US20260112104
2026-04-23
Physics
G06T15/205
The patent application details a method for generating photorealistic three-dimensional (3D) video content from animated two-dimensional (2D) or 3D video content. It utilizes neural radiance fields (NeRF) diffusion guided by vision-language models. The process involves obtaining animated video content, a text prompt, and view information to generate photorealistic 2D image frames. These frames are then used to render 3D image frames, allowing for the creation of novel images from new viewpoints.
The technique falls under the domain of video content generation, specifically focusing on transforming animated content into photorealistic 3D video. Photorealism is a technique that aims to reproduce images as realistically as possible, akin to photographs, and is often used in advertising and marketing to visualize products.

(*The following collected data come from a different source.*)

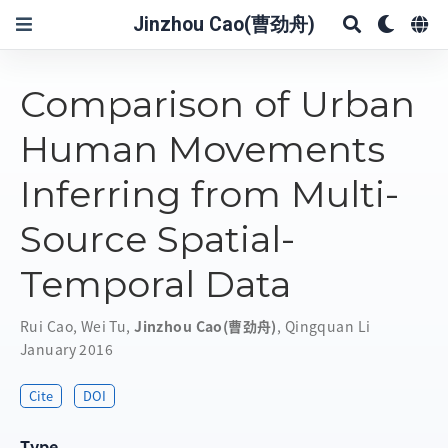
Jinzhou Cao(曹劲舟)
Comparison of Urban
Human Movements
Inferring from Multi-
Source Spatial-
Temporal Data
Rui Cao
,
Wei Tu
,
Jinzhou Cao(曹劲舟)
,
Qingquan Li
January 2016
Cite
DOI
Type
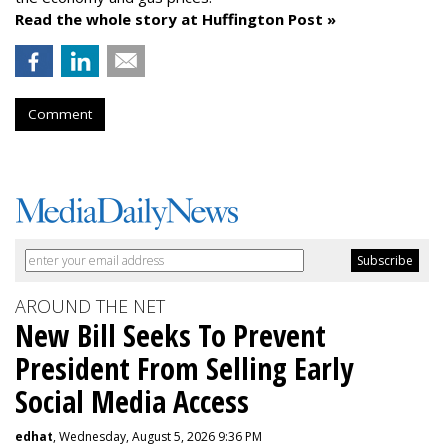
Read the whole story at Huffington Post »
Comment
AROUND THE NET
New Bill Seeks To Prevent
President From Selling Early
Social Media Access
edhat
, Wednesday, August 5, 2026 9:36 PM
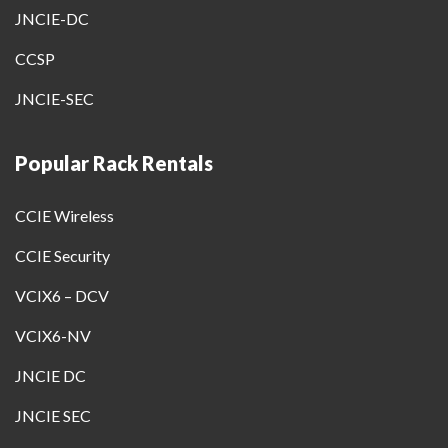
JNCIE-DC
CCSP
JNCIE-SEC
Popular Rack Rentals
CCIE Wireless
CCIE Security
VCIX6 – DCV
VCIX6-NV
JNCIE DC
JNCIE SEC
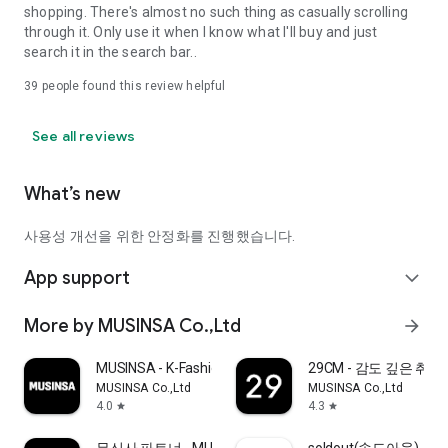
shopping. There's almost no such thing as casually scrolling
through it. Only use it when I know what I'll buy and just
search it in the search bar..
39
people found this review helpful
See all reviews
What’s new
사용성 개선을 위한 안정화를 진행했습니다.
App support
expand_more
More by MUSINSA Co.,Ltd
arrow_forward
MUSINSA - K-Fashion & Style
29CM - 감도 깊은 취
MUSINSA Co.,Ltd
MUSINSA Co.,Ltd
4.0
4.3
star
star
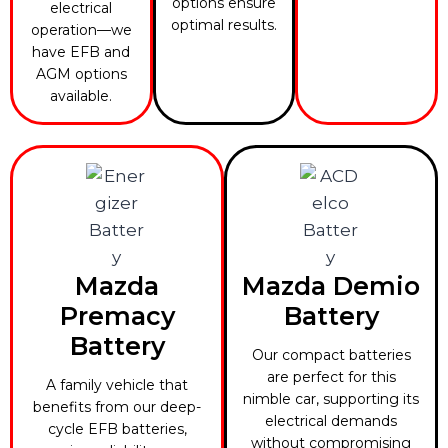
options ensure
electrical
optimal results.
operation—we
have EFB and
AGM options
available.
Mazda
Mazda Demio
Premacy
Battery
Battery
Our compact batteries
are perfect for this
A family vehicle that
nimble car, supporting its
benefits from our deep-
electrical demands
cycle EFB batteries,
without compromising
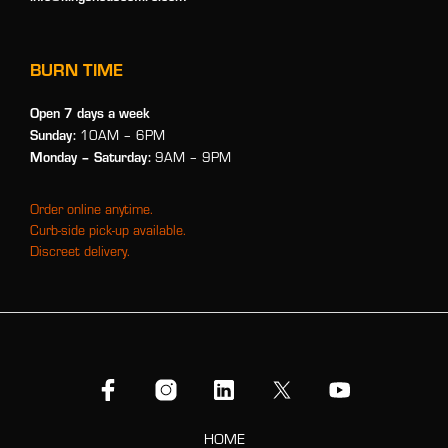
BURN TIME
Open 7 days a week
Sunday:
10AM – 6PM
Monday
– Saturday:
9AM – 9PM
Order online anytime.
Curb-side pick-up available.
Discreet delivery.
HOME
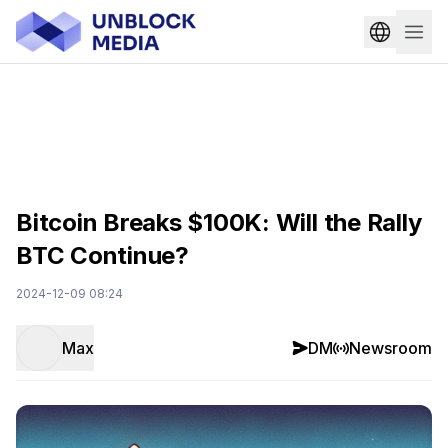
Bitcoin Breaks $100K: Will the Rally
BTC Continue?
2024-12-09 08:24
Max
DM
Newsroom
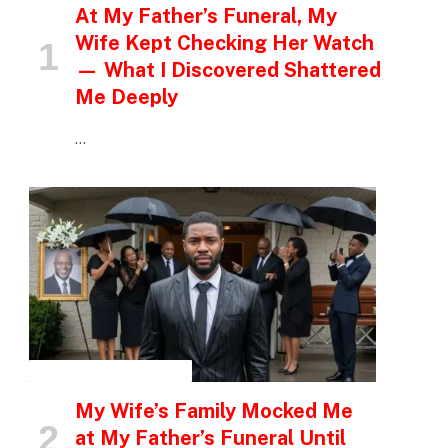
At My Father’s Funeral, My
Wife Kept Checking Her Watch
— What I Discovered Shattered
Me Deeply
…
INSPIRATIONAL STORIES
My Wife’s Family Mocked Me
at My Father’s Funeral Until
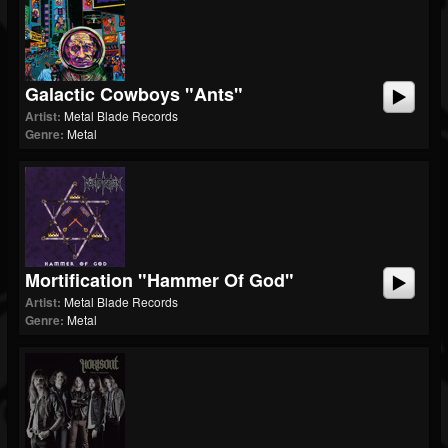
Galactic Cowboys "Ants"
Artist:
Metal Blade Records
Genre:
Metal
Mortification "Hammer Of God"
Artist:
Metal Blade Records
Genre:
Metal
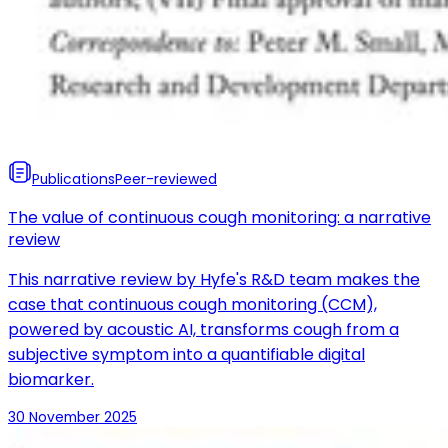
Publications
Peer-reviewed
The value of continuous cough monitoring: a narrative
review
This narrative review by Hyfe's R&D team makes the
case that continuous cough monitoring (CCM),
powered by acoustic AI, transforms cough from a
subjective symptom into a quantifiable digital
biomarker.
30 November 2025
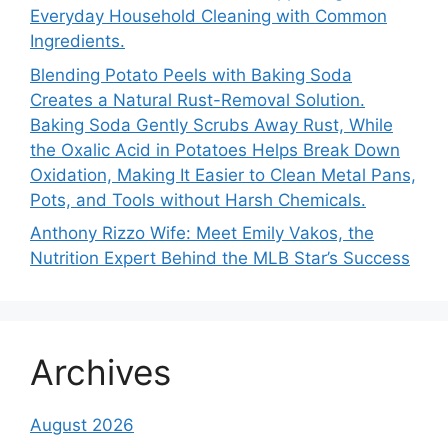
Everyday Household Cleaning with Common
Ingredients.
Blending Potato Peels with Baking Soda
Creates a Natural Rust-Removal Solution.
Baking Soda Gently Scrubs Away Rust, While
the Oxalic Acid in Potatoes Helps Break Down
Oxidation, Making It Easier to Clean Metal Pans,
Pots, and Tools without Harsh Chemicals.
Anthony Rizzo Wife: Meet Emily Vakos, the
Nutrition Expert Behind the MLB Star’s Success
Archives
August 2026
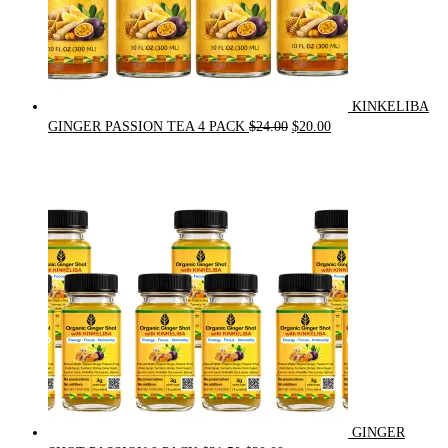
KINKELIBA
Original
Current
GINGER PASSION TEA 4 PACK
$
24.00
$
20.00
price
price
was:
is:
$24.00.
$20.00.
GINGER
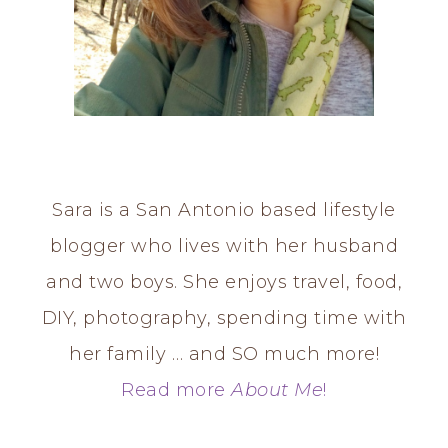
Sara is a San Antonio based lifestyle
blogger who lives with her husband
and two boys. She enjoys travel, food,
DIY, photography, spending time with
her family … and SO much more!
Read more
About Me
!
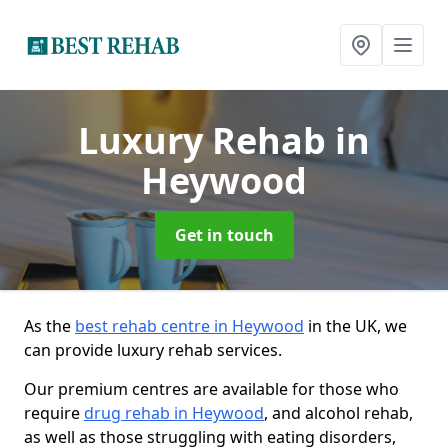
Luxury Rehab
in
Heywood
Get in touch
As the
best rehab centre in Heywood
in the UK, we
can provide luxury rehab services.
Our premium centres are available for those who
require
drug rehab in Heywood
, and alcohol rehab,
as well as those struggling with eating disorders,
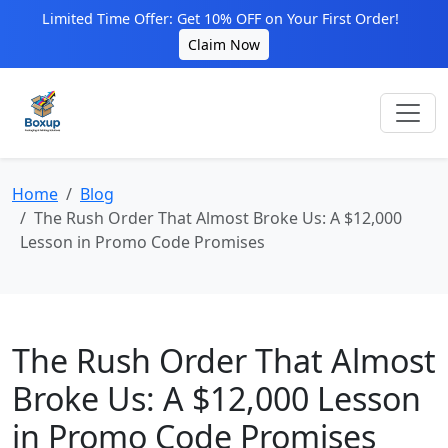
Limited Time Offer: Get 10% OFF on Your First Order!
Claim Now
Home
Blog
The Rush Order That Almost Broke Us: A $12,000
Lesson in Promo Code Promises
The Rush Order That Almost
Broke Us: A $12,000 Lesson
in Promo Code Promises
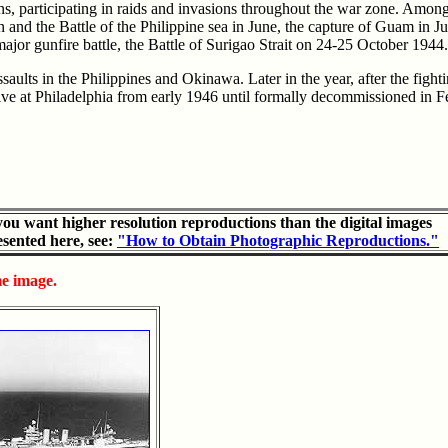
ns, participating in raids and invasions throughout the war zone. Amon
and the Battle of the Philippine sea in June, the capture of Guam in J
 major gunfire battle, the Battle of Surigao Strait on 24-25 October 1944.
aults in the Philippines and Okinawa. Later in the year, after the fig
tive at Philadelphia from early 1946 until formally decommissioned in
 you want higher resolution reproductions than the digital images
esented here, see:
"How to Obtain Photographic Reproductions."
me image.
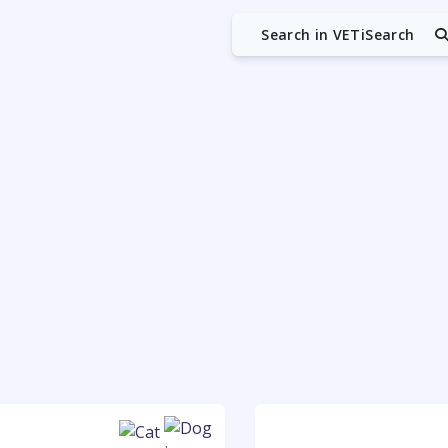
Search in VETiSearch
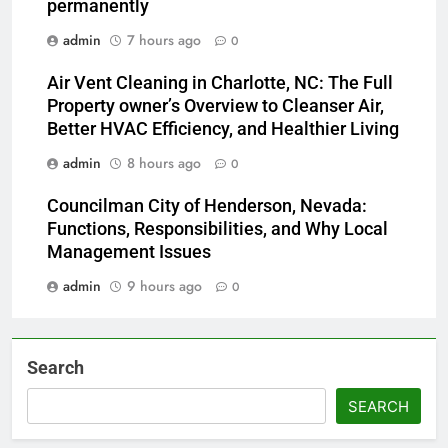
permanently
admin
7 hours ago
0
Air Vent Cleaning in Charlotte, NC: The Full
Property owner’s Overview to Cleanser Air,
Better HVAC Efficiency, and Healthier Living
admin
8 hours ago
0
Councilman City of Henderson, Nevada:
Functions, Responsibilities, and Why Local
Management Issues
admin
9 hours ago
0
Search
SEARCH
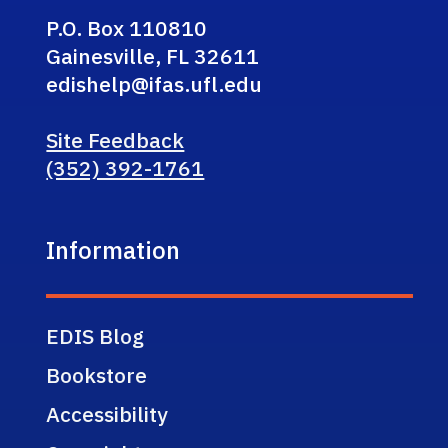
P.O. Box 110810
Gainesville, FL 32611
edishelp@ifas.ufl.edu
Site Feedback
(352) 392-1761
Information
EDIS Blog
Bookstore
Accessibility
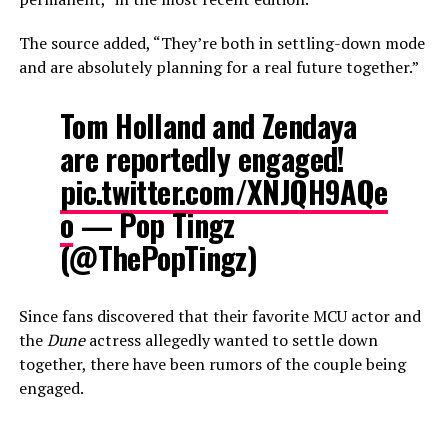
The source added, “They’re both in settling-down mode
and are absolutely planning for a real future together.”
Tom Holland and Zendaya
are reportedly engaged!
pic.twitter.com/XNJQH9AQe
o
— Pop Tingz
(@ThePopTingz)
Since fans discovered that their favorite MCU actor and
the
Dune
actress allegedly wanted to settle down
together, there have been rumors of the couple being
engaged.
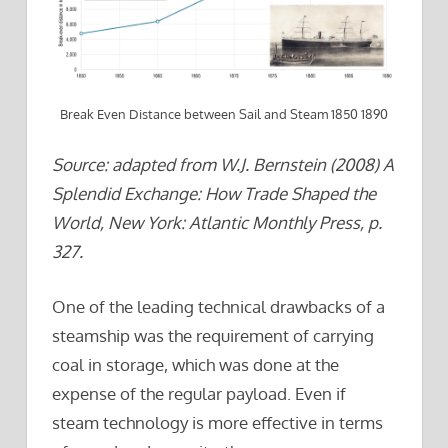
Break Even Distance between Sail and Steam 1850 1890
Source: adapted from W.J. Bernstein (2008) A
Splendid Exchange: How Trade Shaped the
World, New York: Atlantic Monthly Press, p.
327.
One of the leading technical drawbacks of a
steamship was the requirement of carrying
coal in storage, which was done at the
expense of the regular payload. Even if
steam technology is more effective in terms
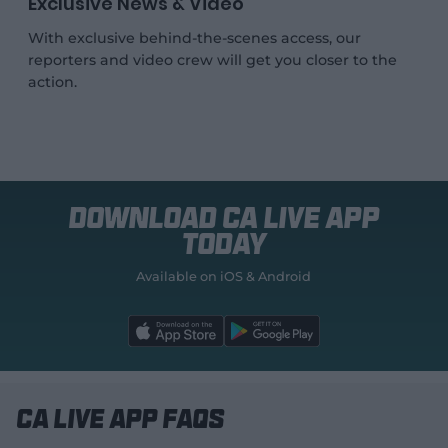
Exclusive News & Video
With exclusive behind-the-scenes access, our
reporters and video crew will get you closer to the
action.
Download CA Live App
today
Available on iOS & Android
l
l
a
a
b
b
e
e
l
l
.
.
a
a
p
p
CA Live App FAQs
p
p
S
S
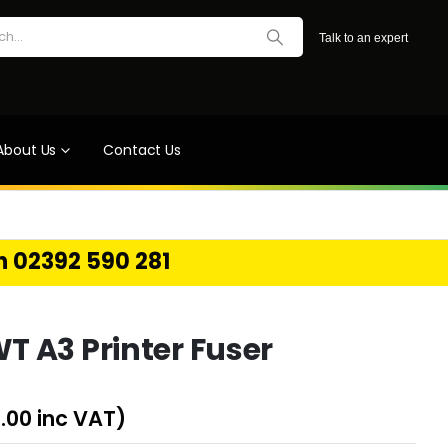
Talk to an expert
About Us
Contact Us
on 02392 590 281
 A3 Printer Fuser
.00
inc VAT)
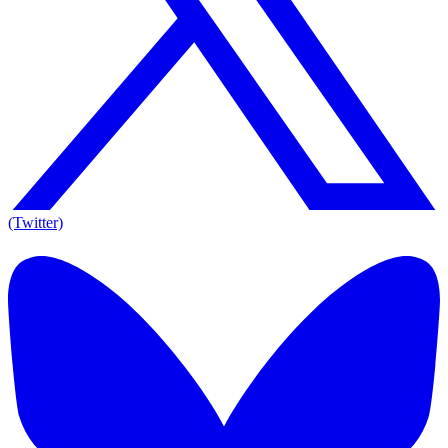
(Twitter)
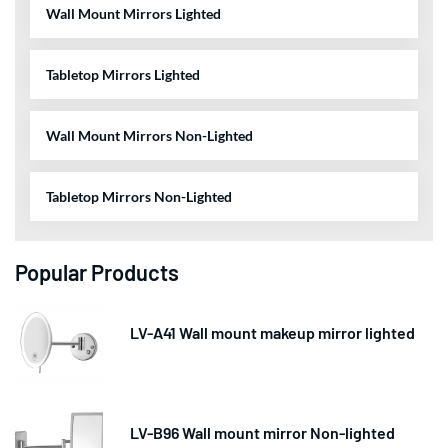
Wall Mount Mirrors Lighted
Tabletop Mirrors Lighted
Wall Mount Mirrors Non-Lighted
Tabletop Mirrors Non-Lighted
Popular Products
LV-A41 Wall mount makeup mirror lighted
LV-B96 Wall mount mirror Non-lighted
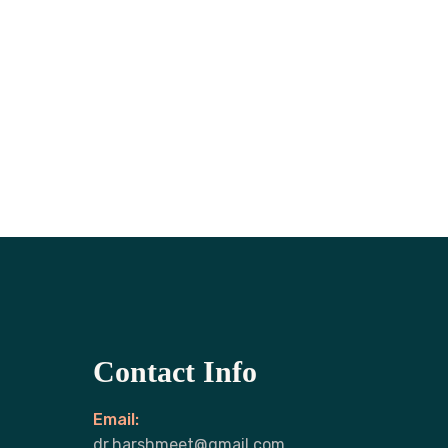
Contact Info
Email:
dr.harshmeet@gmail.com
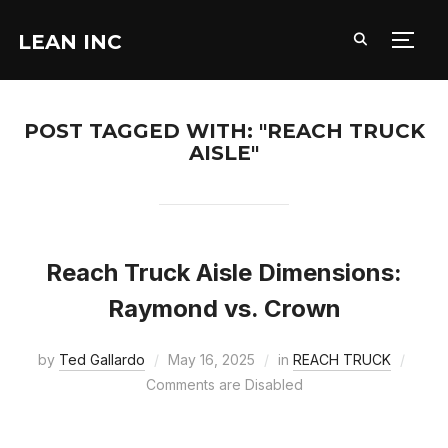
LEAN INC
TOGG
POST TAGGED WITH: "REACH TRUCK
AISLE"
Reach Truck Aisle Dimensions:
Raymond vs. Crown
by
Ted Gallardo
May 16, 2025
in
REACH TRUCK
Comments are Disabled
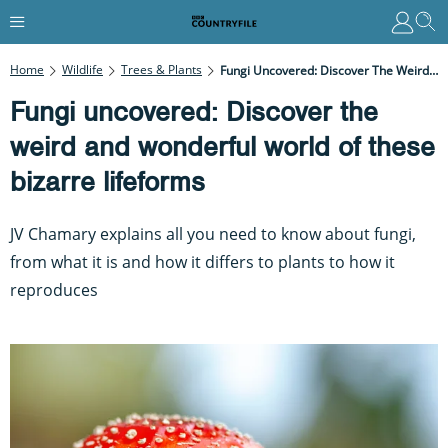
Home
Wildlife
Trees & Plants
Fungi Uncovered: Discover The Weird And Wonderful World Of These Bizarre Lifeforms
Fungi uncovered: Discover the
weird and wonderful world of these
bizarre lifeforms
JV Chamary explains all you need to know about fungi,
from what it is and how it differs to plants to how it
reproduces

The method involves several steps: obtaining animated video content, a text prompt, and view information; generating photorealistic 2D frames using a vision-language model; and rendering 3D frames from these 2D frames using a 3D representation model. This process can be iterated to train the 3D model, enhancing its ability to produce high-quality, novel 3D images from different viewpoints.
Various optional implementations are described, such as using side information to enhance 2D frame generation or employing a multi-modal conditioned reverse diffusion module. The model can be trained in stages, refining the photorealistic output through backpropagation and loss computation, with high-quality appearance diffusion modules enhancing the final output.
The application also outlines a computing device and a non-transitory computer-readable medium for executing these methods. The device comprises a memory and processors configured to perform the steps of obtaining content, generating 2D frames, rendering 3D frames, and generating novel images from new views, ensuring a comprehensive framework for photorealistic content generation.